-- Start of Supplied material --
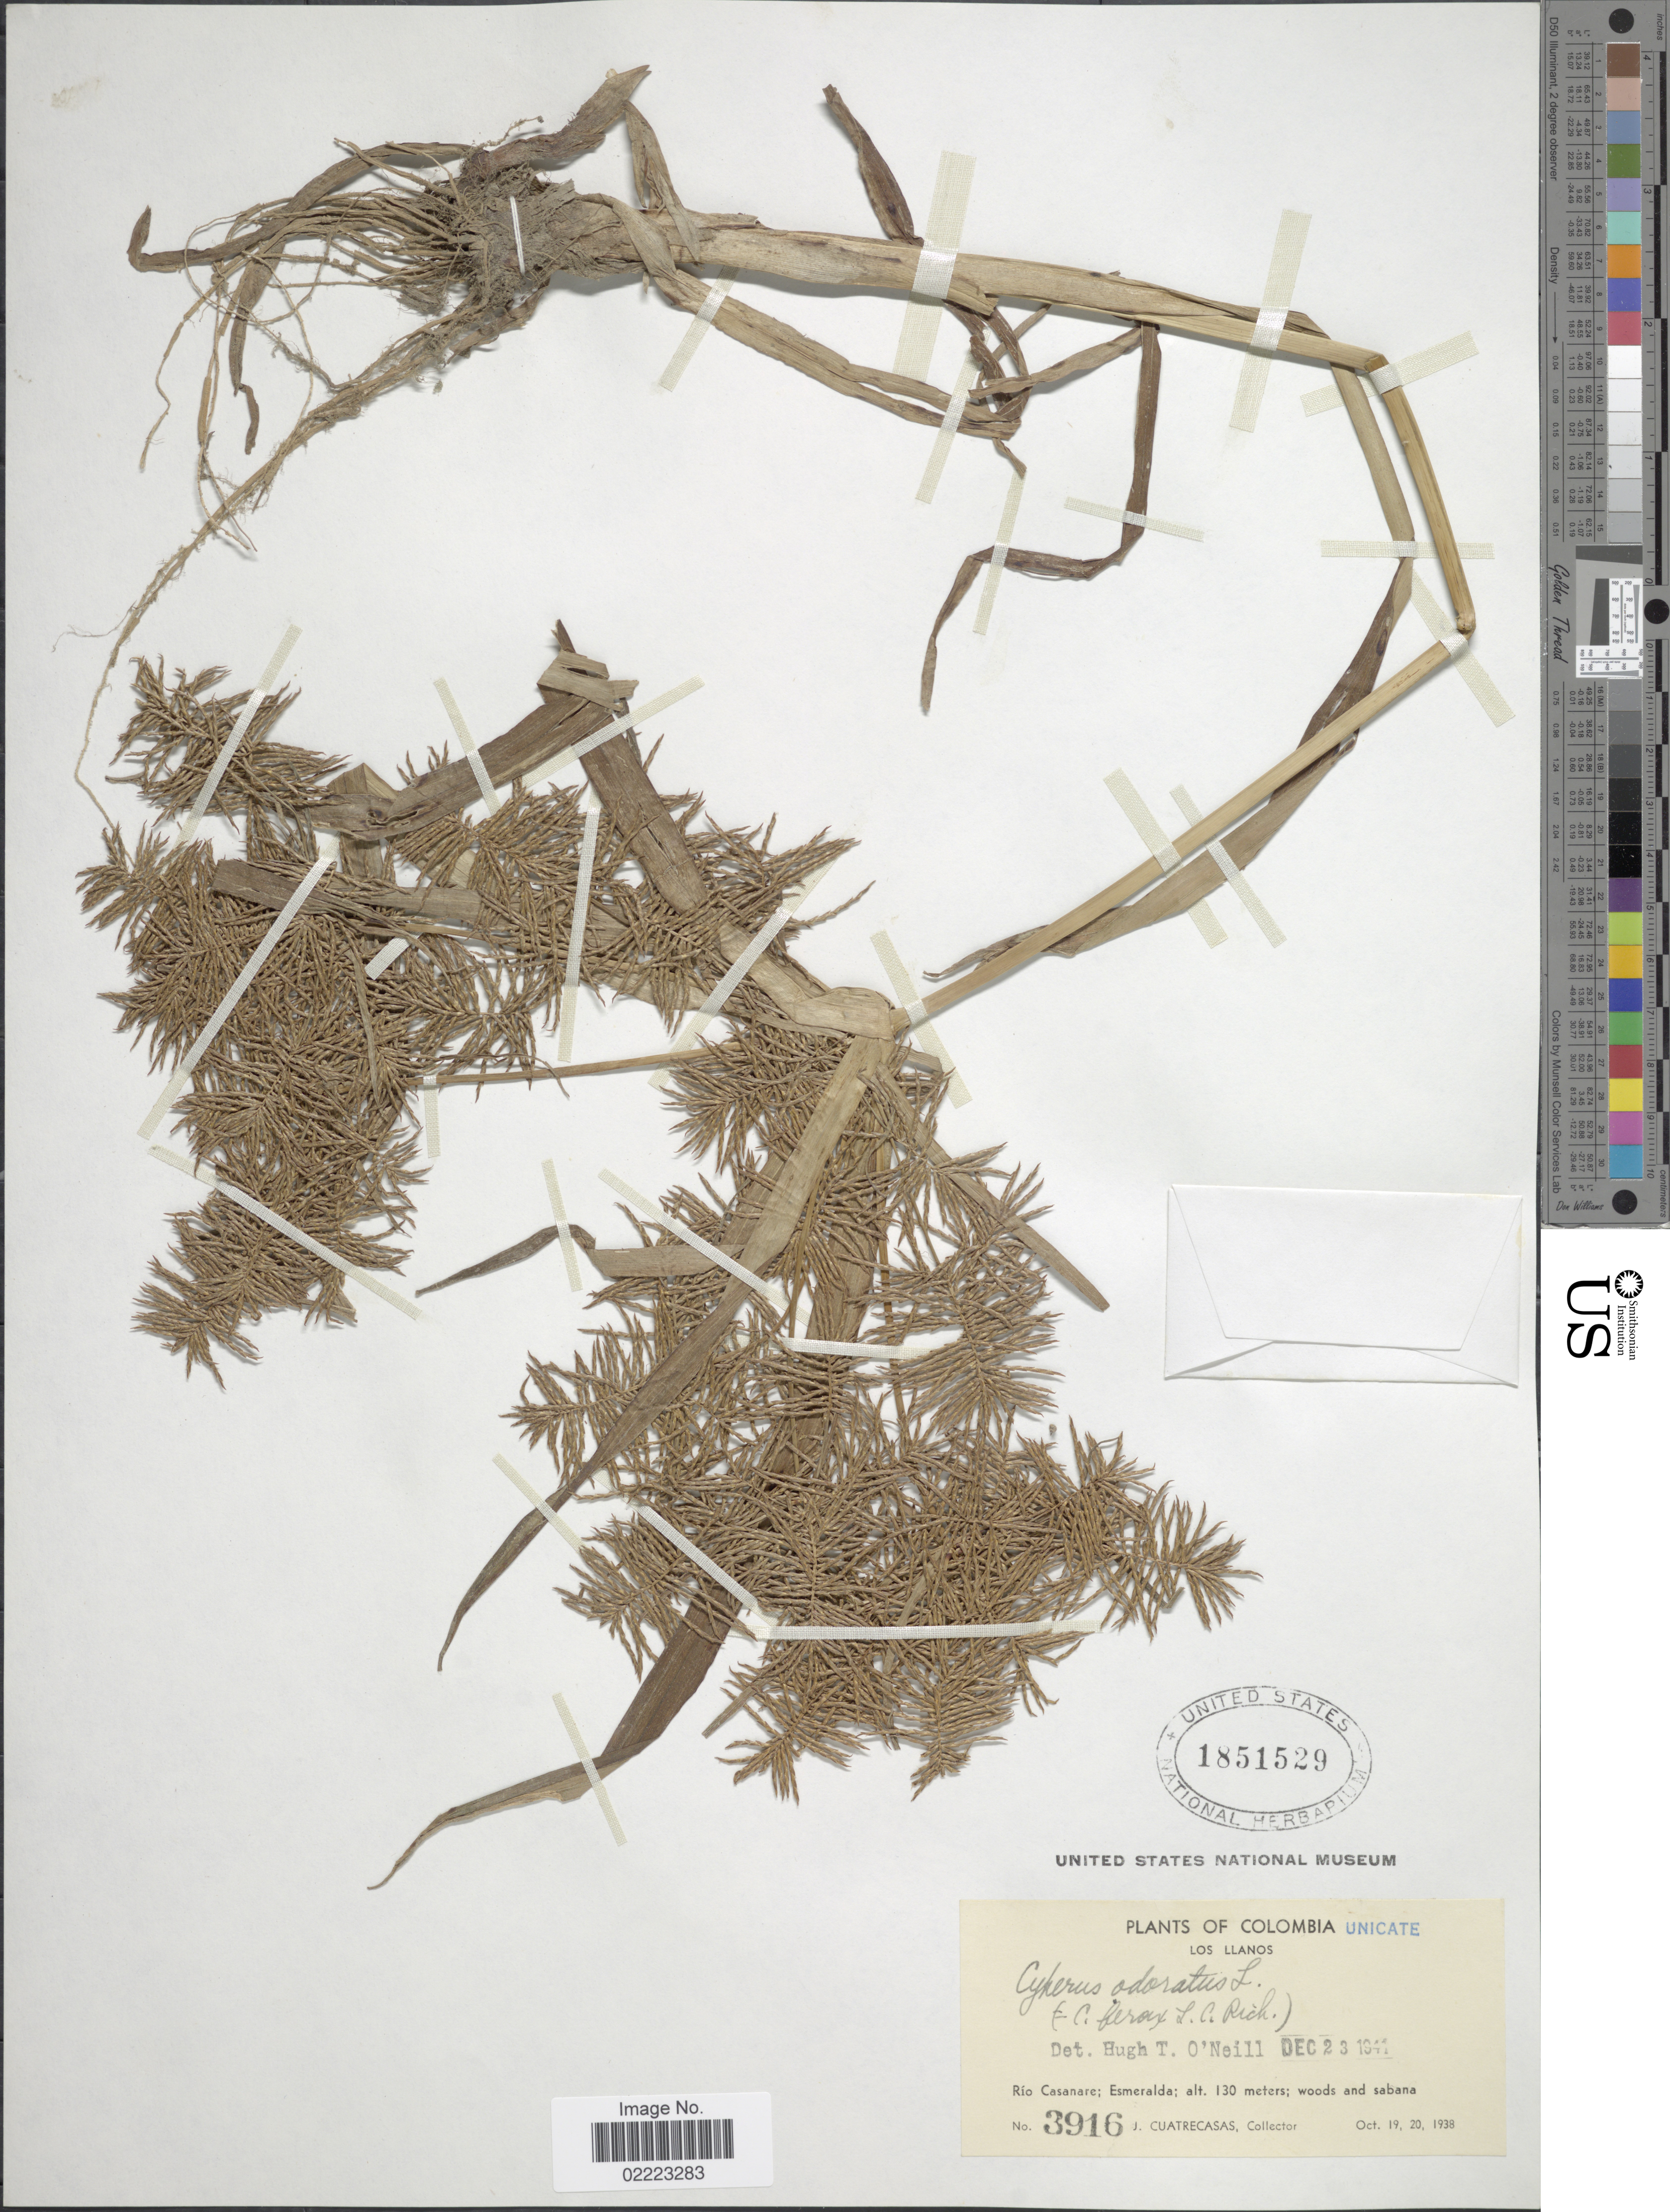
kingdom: Plantae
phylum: Tracheophyta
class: Liliopsida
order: Poales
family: Cyperaceae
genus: Cyperus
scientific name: Cyperus odoratus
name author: L.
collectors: J. Cuatrecasas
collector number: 3916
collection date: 1938-10-19/1938-10-20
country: Ecuador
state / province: Esmeraldas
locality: Los Llanos. Rio Casanare; Esmeralda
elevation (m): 130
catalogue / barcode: US 1851529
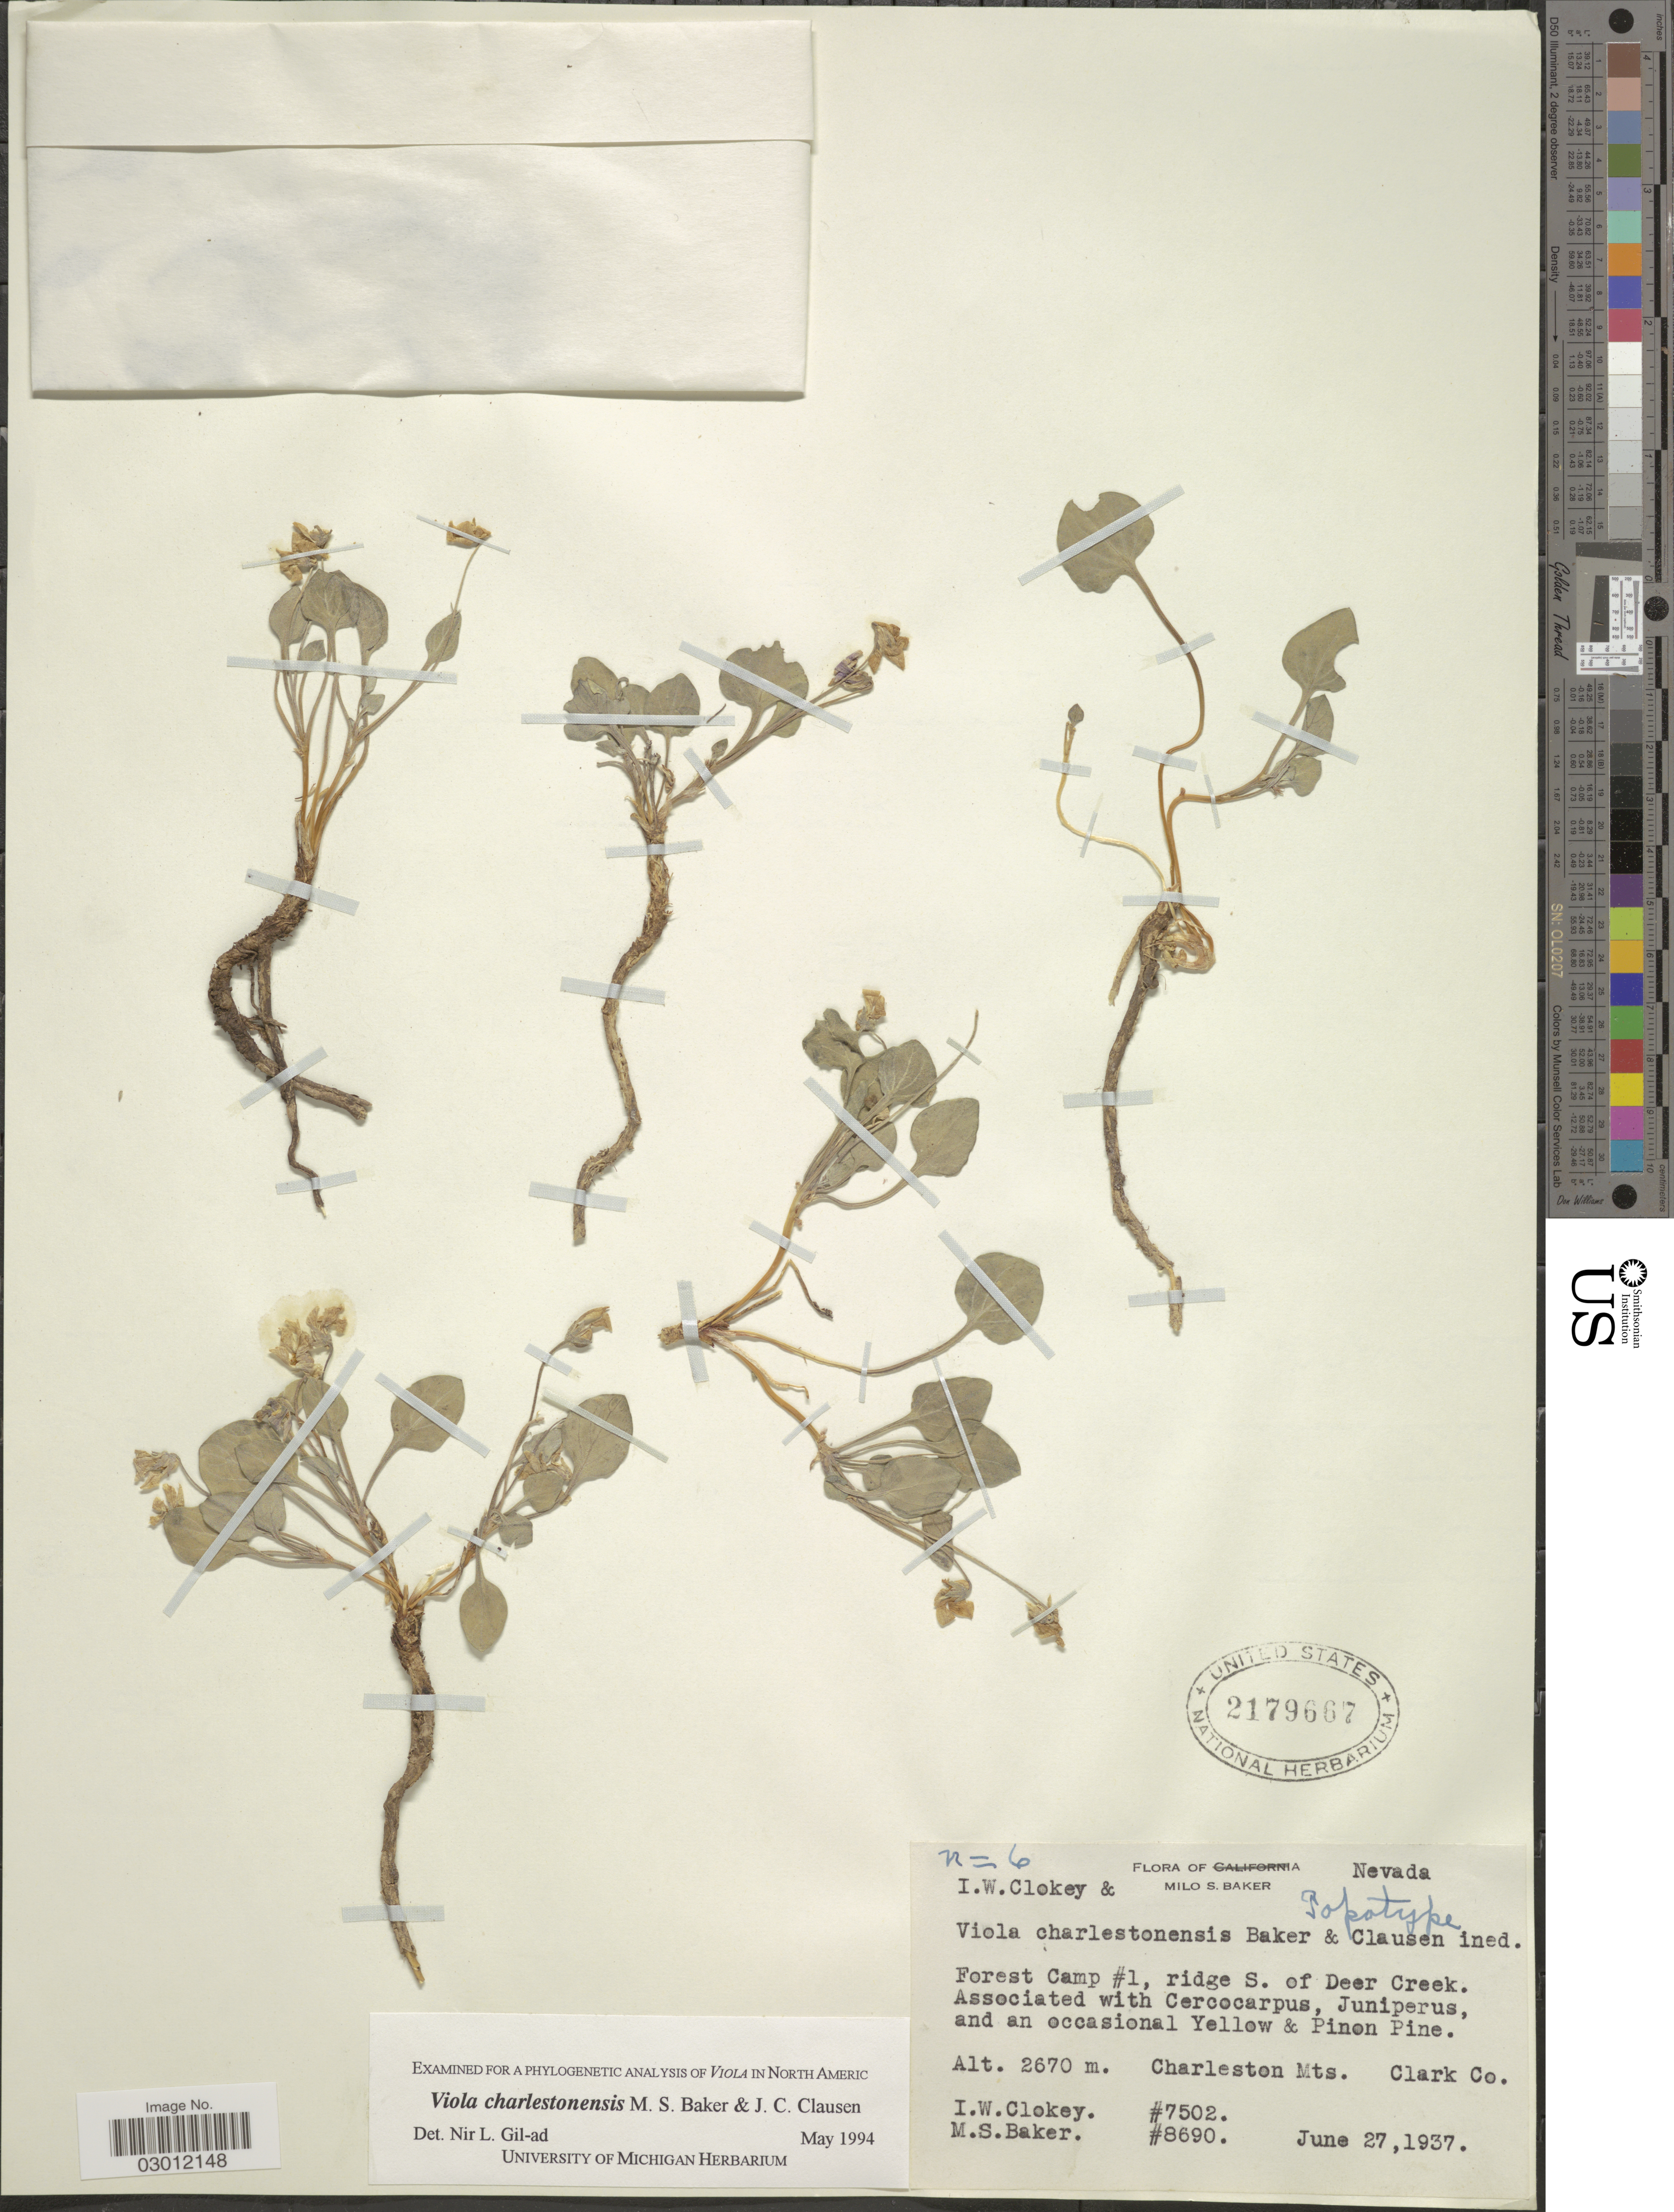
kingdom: Plantae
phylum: Tracheophyta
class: Magnoliopsida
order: Malpighiales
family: Violaceae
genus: Viola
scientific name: Viola charlestonensis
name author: M.S. Baker & J.C. Clausen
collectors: I. W. Clokey & M. S. Baker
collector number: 7502/8690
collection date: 1937-06-27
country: United States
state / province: Nevada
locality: Forest Camp #1, ridge S. of Deer Creek. Charleston Mts. Clark Co.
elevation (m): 2670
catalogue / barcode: US 2179667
-- End of Supplied material --
Exercise goal: Rewrite all of the data above, substituting "date collected" for every occurrence of "collection date" and leaving everything else unchanged. Omit the pictures from your answer.

Answer to the task:
kingdom: Plantae
phylum: Tracheophyta
class: Liliopsida
order: Poales
family: Cyperaceae
genus: Cyperus
scientific name: Cyperus odoratus
name author: L.
collectors: J. Cuatrecasas
collector number: 3916
date collected: 1938-10-19/1938-10-20
country: Ecuador
state / province: Esmeraldas
locality: Los Llanos. Rio Casanare; Esmeralda
elevation (m): 130
catalogue / barcode: US 1851529
kingdom: Plantae
phylum: Tracheophyta
class: Magnoliopsida
order: Malpighiales
family: Violaceae
genus: Viola
scientific name: Viola charlestonensis
name author: M.S. Baker & J.C. Clausen
collectors: I. W. Clokey & M. S. Baker
collector number: 7502/8690
date collected: 1937-06-27
country: United States
state / province: Nevada
locality: Forest Camp #1, ridge S. of Deer Creek. Charleston Mts. Clark Co.
elevation (m): 2670
catalogue / barcode: US 2179667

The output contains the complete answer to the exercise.